American screenwriter (1951– )

Paris Qualles (pronounced kwal'-less: born December 5, 1951) is an American screenwriter and television producer.

Qualles has written episodes for several television series, including Seaquest DSV, The Cape, M.A.N.T.I.S., Law & Order, Lois & Clark: The New Adventures of Superman, Quantum Leap, and China Beach. His television movies include A Raisin in the Sun, The Rosa Parks Story, The Color of Friendship, A House Divided, and The Tuskegee Airmen.

==Life and career==
Qualles was born in Harlem in New York City and raised in Long Branch, New Jersey, where he graduated from Long Branch High School in 1970. He attended Rutgers College where he majored in English literature and minored in Photography. He then went to UCLA for graduate school. His primary interest was theatre direction but he turned to writing when an agent offered to represent him in that field. His first professional credit was Amen, a situation comedy starring Sherman Hemsley, where he worked as a researcher before writing scripts.
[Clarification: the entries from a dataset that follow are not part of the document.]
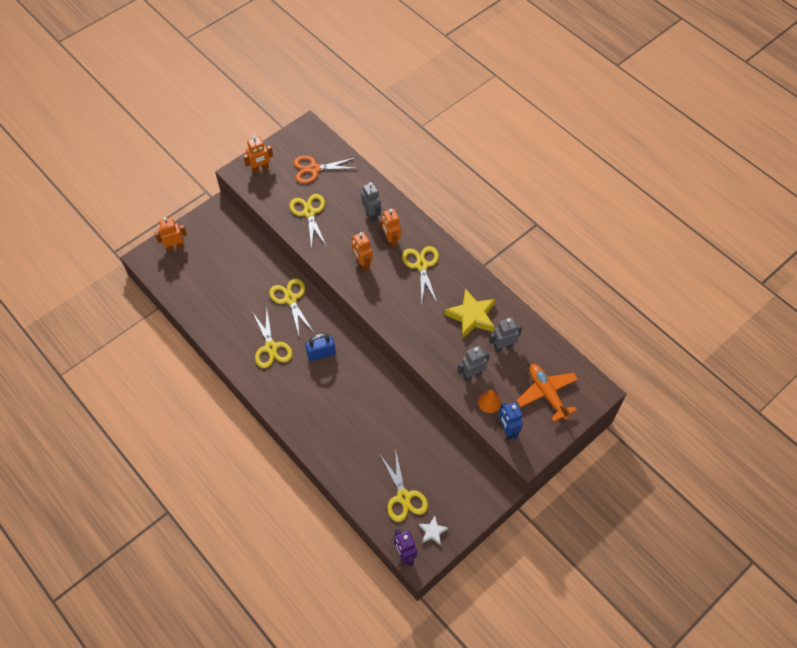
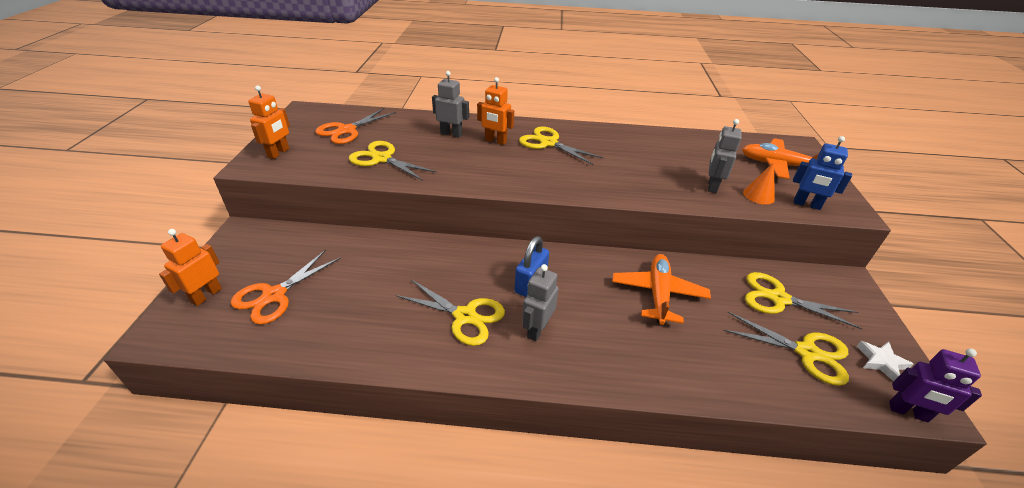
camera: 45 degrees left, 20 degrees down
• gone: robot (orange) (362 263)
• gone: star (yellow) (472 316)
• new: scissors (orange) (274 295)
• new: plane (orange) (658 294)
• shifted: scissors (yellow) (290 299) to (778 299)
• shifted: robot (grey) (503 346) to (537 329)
Qualles won the Humanitas Prize and the Writers Guild of America Award for The Color of Friendship and the Black Reel Award for Best Network/Cable Screenplay for The Rosa Parks Story. He was nominated for the Emmy Award for Outstanding Individual Achievement in Writing for a Miniseries or a Special for The Tuskegee Airman. In 2008, Qualles received the Humanitas Prize for his Sundance Feature Film A Raisin in the Sun.

Qualles was inducted into the Rutgers University Hall of Distinguished Alumni in 2001 and awarded an Honorary Doctorate from Rutgers College that same year. In 2004 Qualles was inducted into the Long Branch High School Distinguished Alumni Hall of Fame.